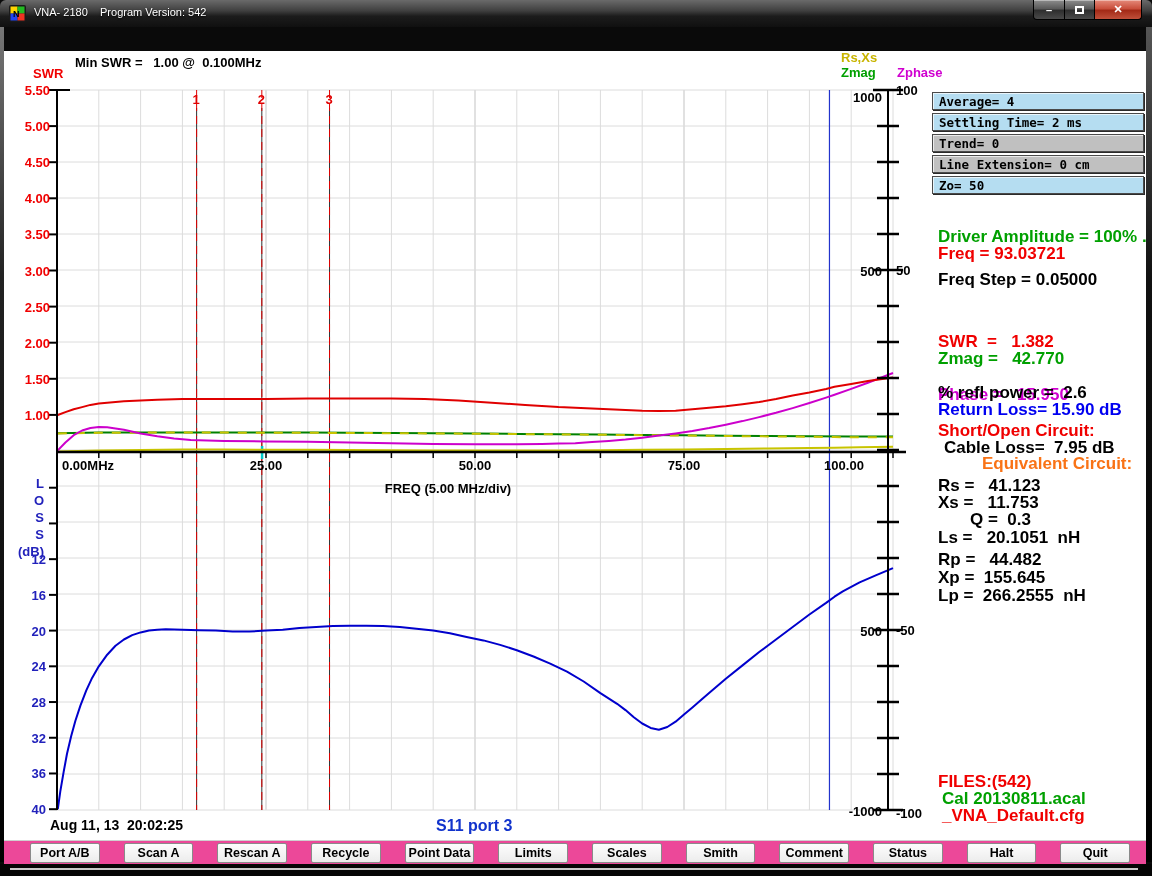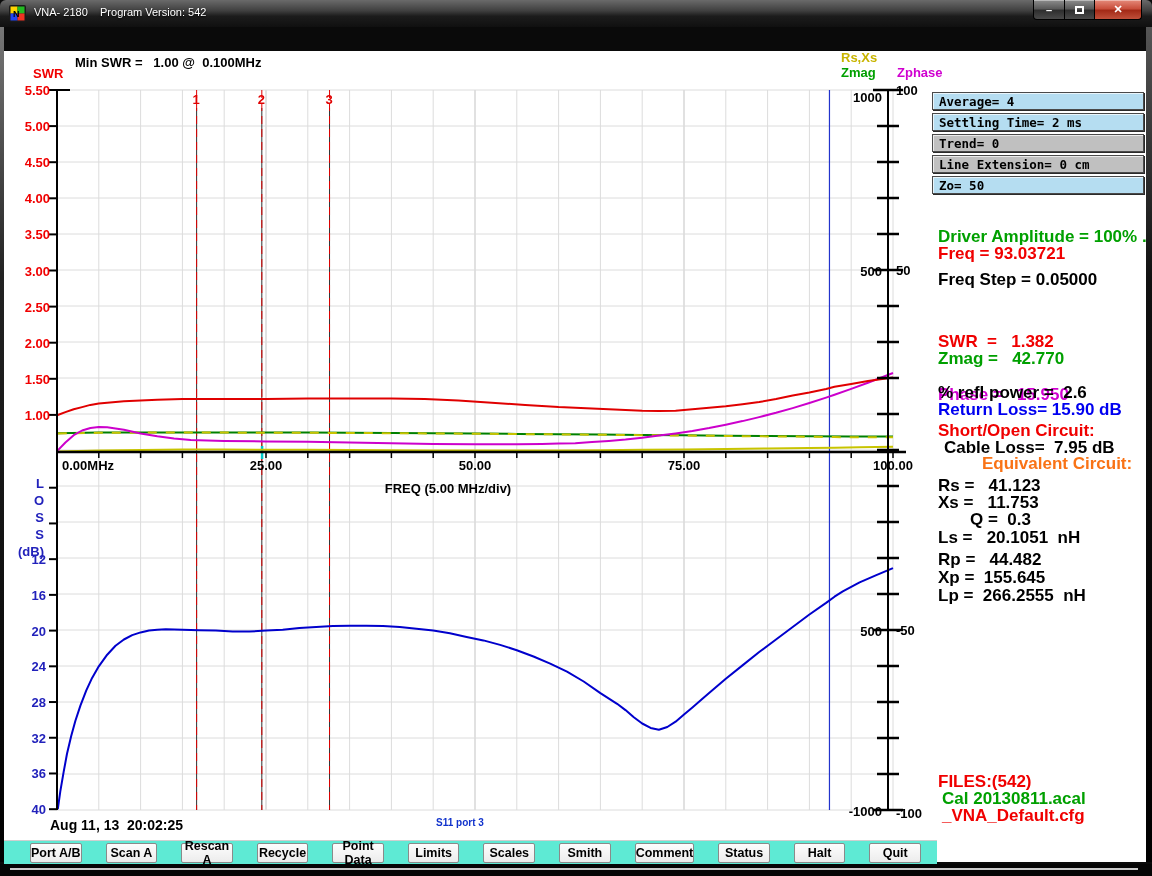"100.00" div.tick-label { left: 863px -> 814px }
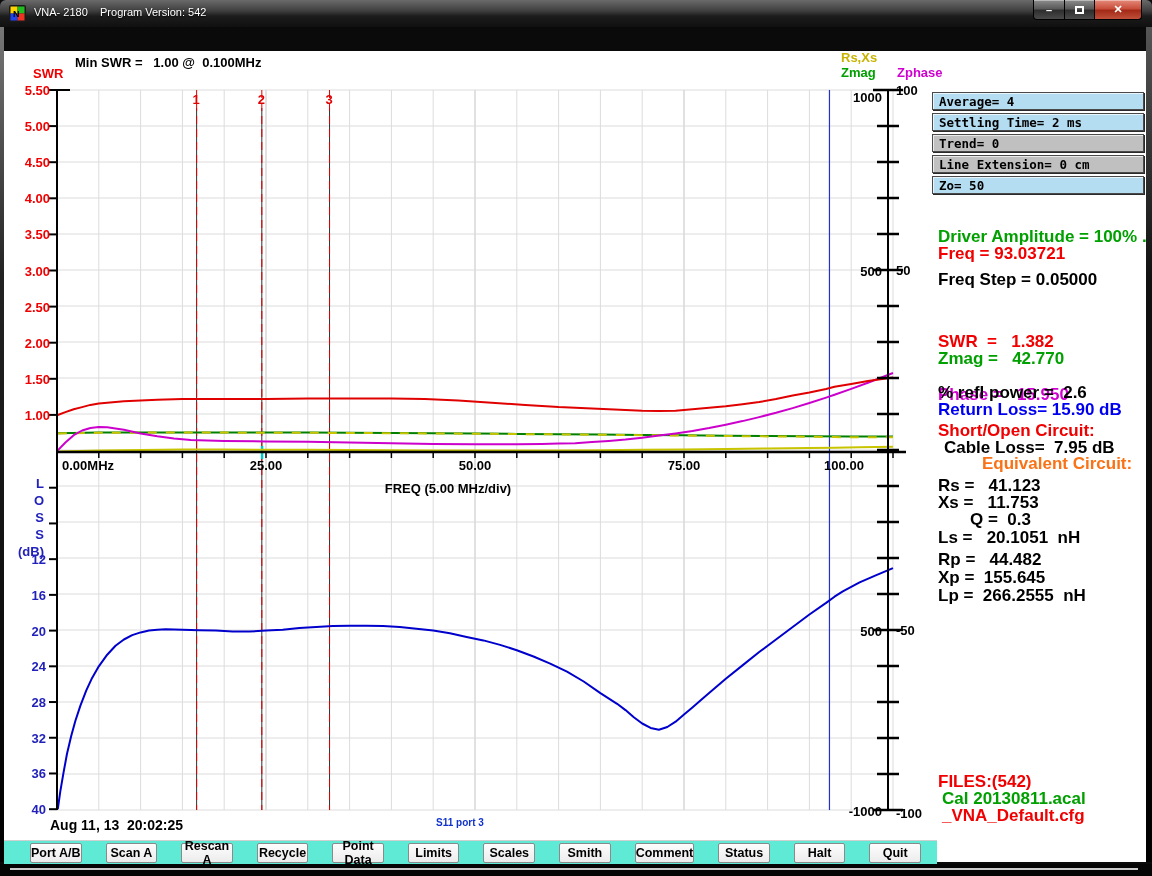"S11 port 3" .statusbar-s11 { font-size: 10px -> 16px }
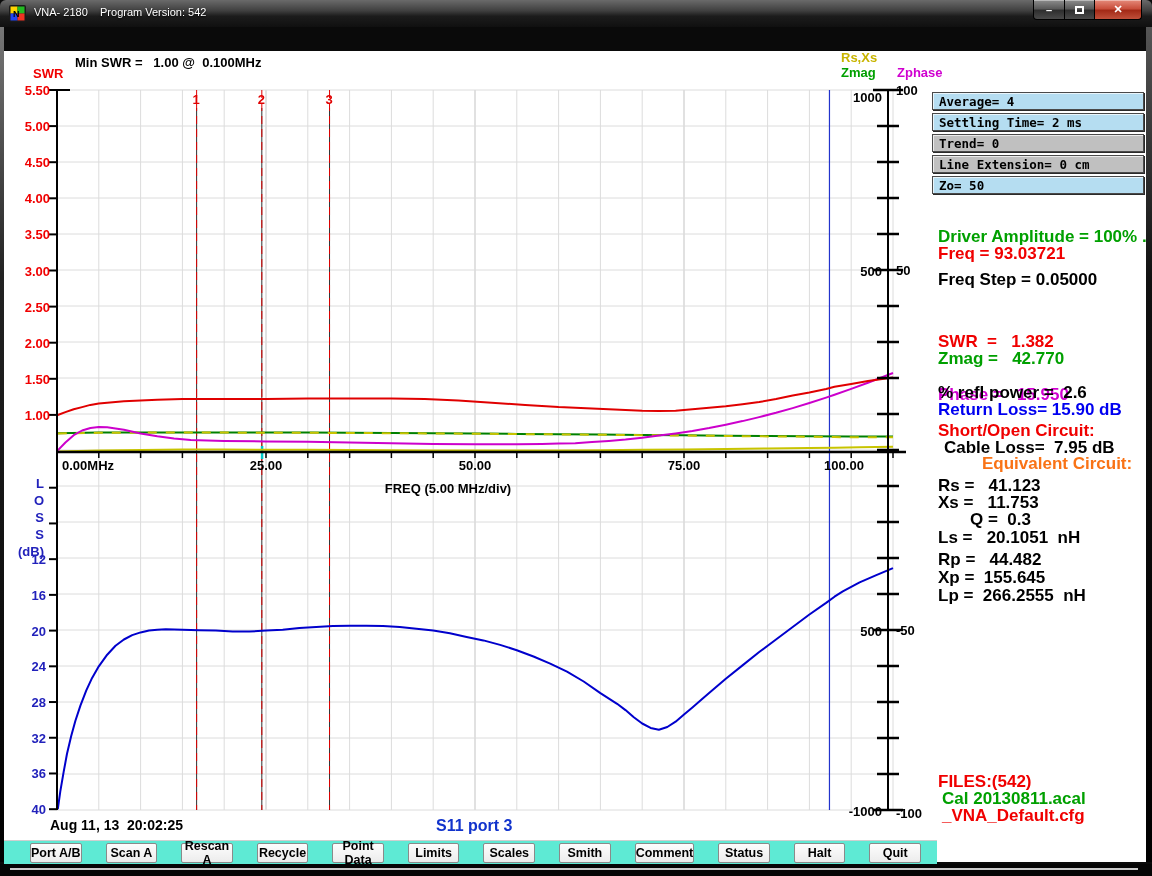"Port A/B" .button-bar { background: #5eead4 -> #ec4899; width: 933px -> 1142px }
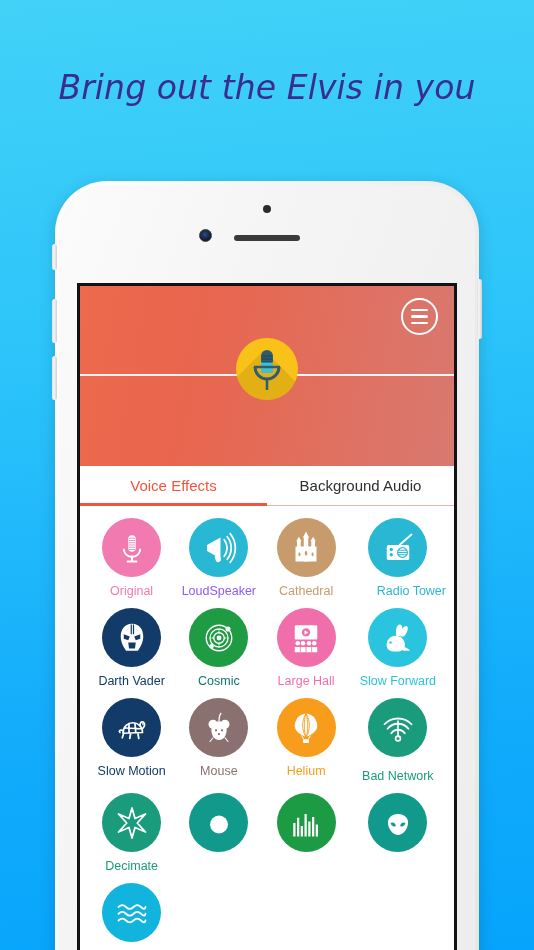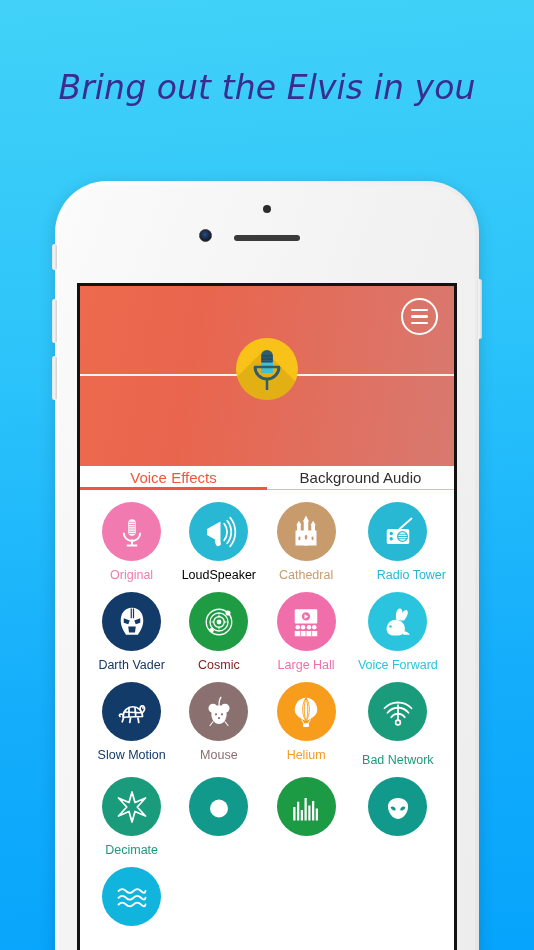"Voice Effects" #tabs { height: 24px -> 40px }
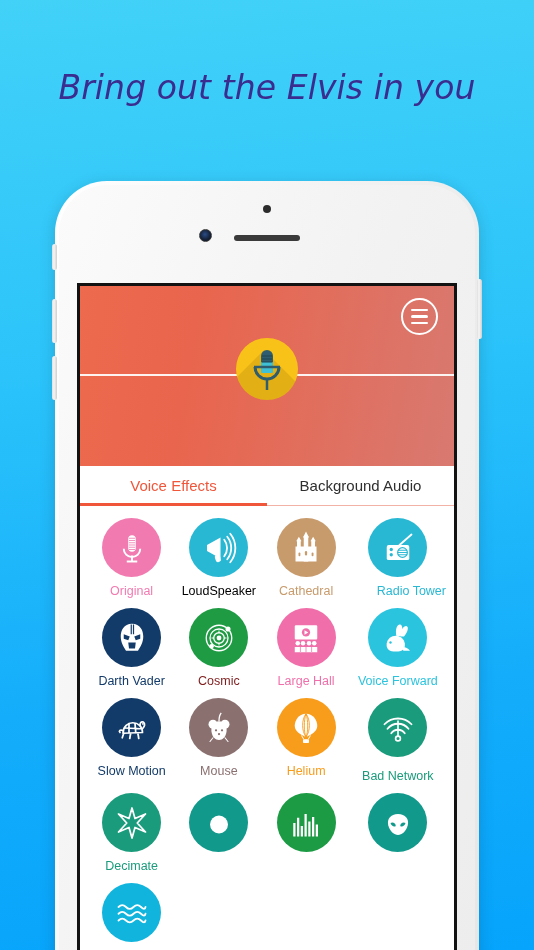"LoudSpeaker" div.effect-label { color: #000000 -> #8b5cf6 }
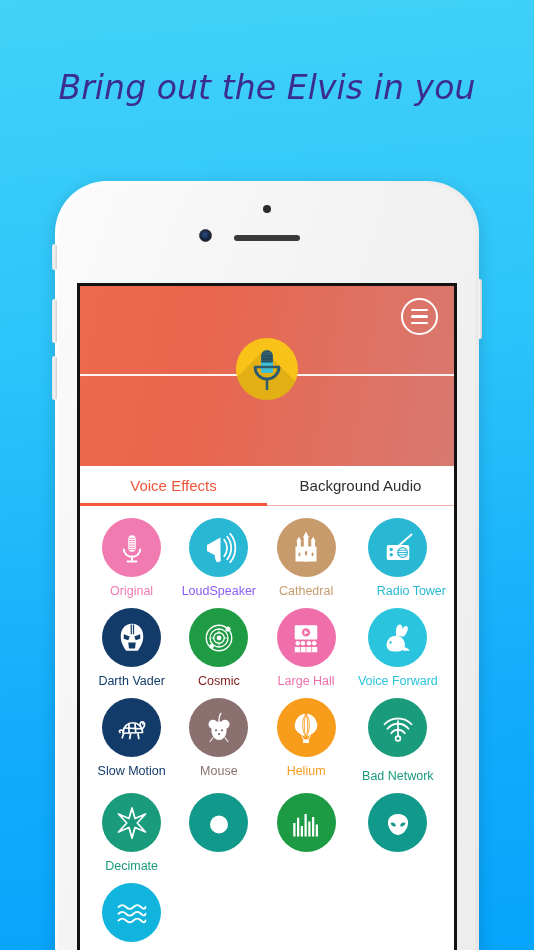"Cosmic" div.effect-label { color: #7f1d1d -> #0f766e }
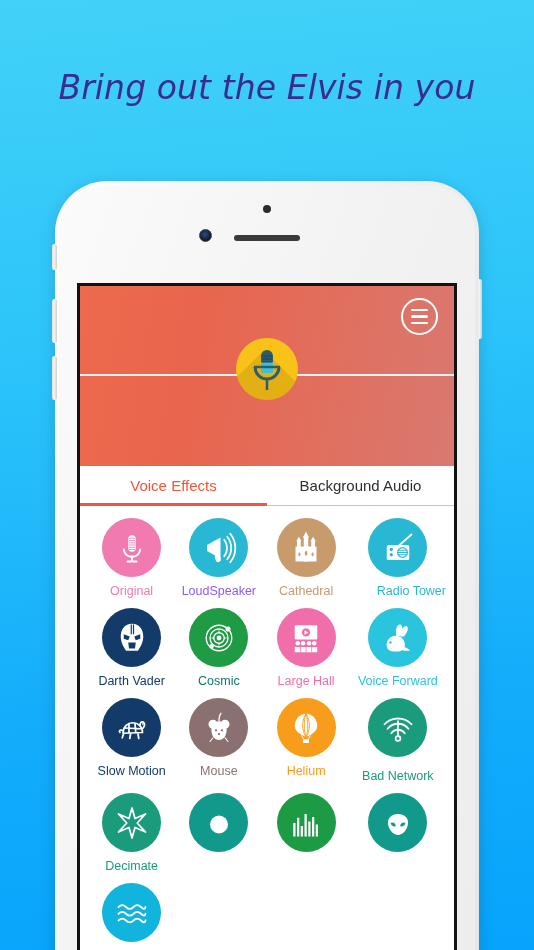"Voice Forward" div.effect-label { text: Voice -> Slow }
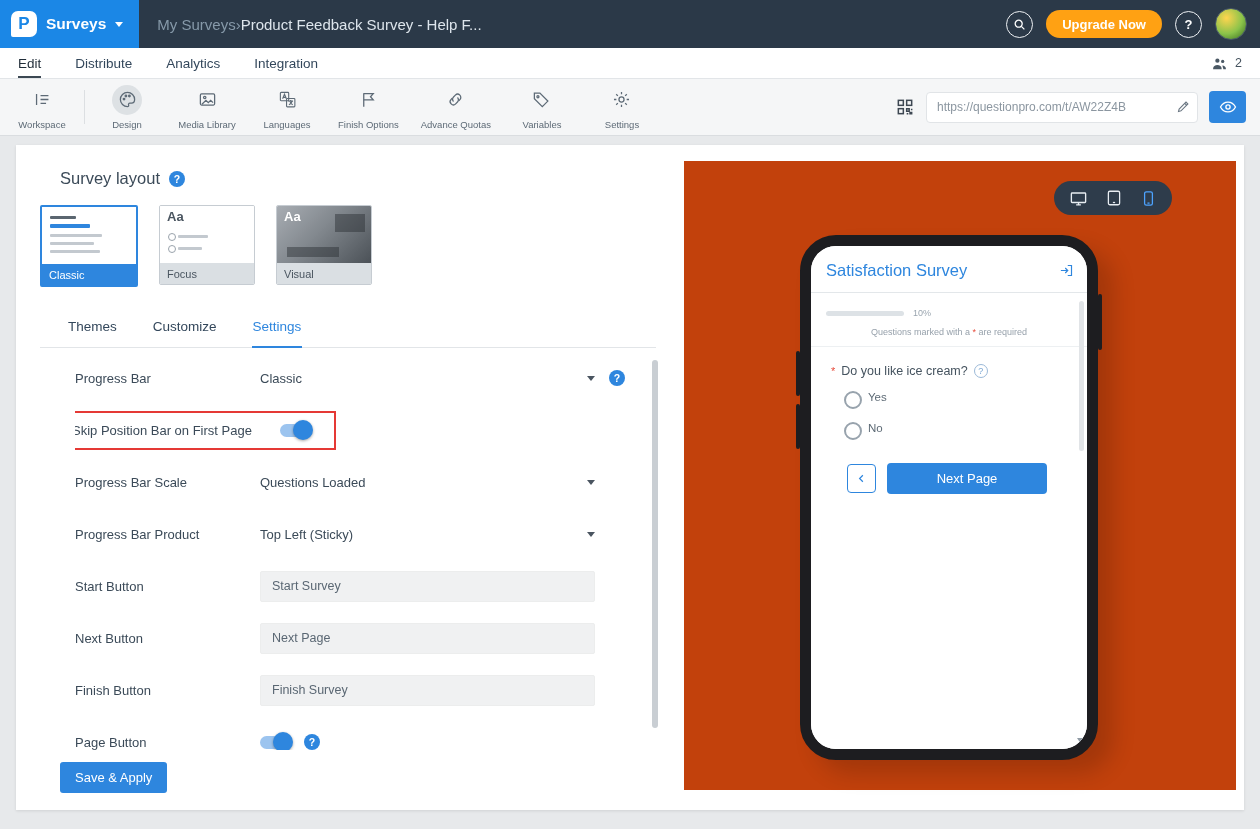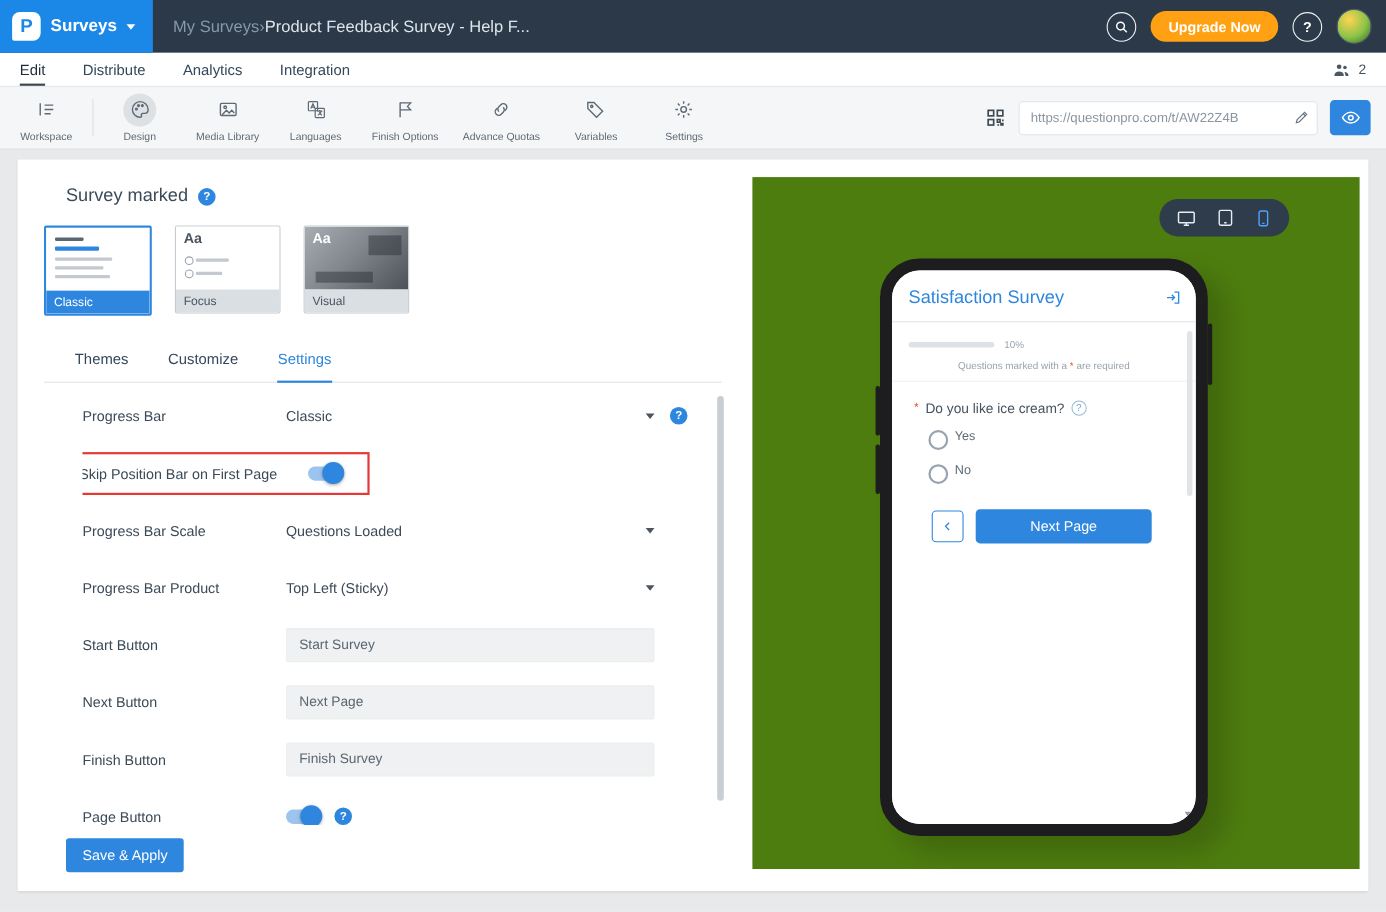"Survey marked" span.panel-title { text: marked -> layout }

= = =

WORK ITEM:
Your reply must reproduce all of the entries exactly and contain no pictures.

RESPONSE FOR THIS EXERCISE:
"100.00" div.tick-label { left: 863px -> 814px }
"S11 port 3" .statusbar-s11 { font-size: 10px -> 16px }
"Port A/B" .button-bar { background: #5eead4 -> #ec4899; width: 933px -> 1142px }
"Voice Effects" #tabs { height: 24px -> 40px }
"LoudSpeaker" div.effect-label { color: #000000 -> #8b5cf6 }
"Cosmic" div.effect-label { color: #7f1d1d -> #0f766e }
"Voice Forward" div.effect-label { text: Voice -> Slow }
"Survey marked" span.panel-title { text: marked -> layout }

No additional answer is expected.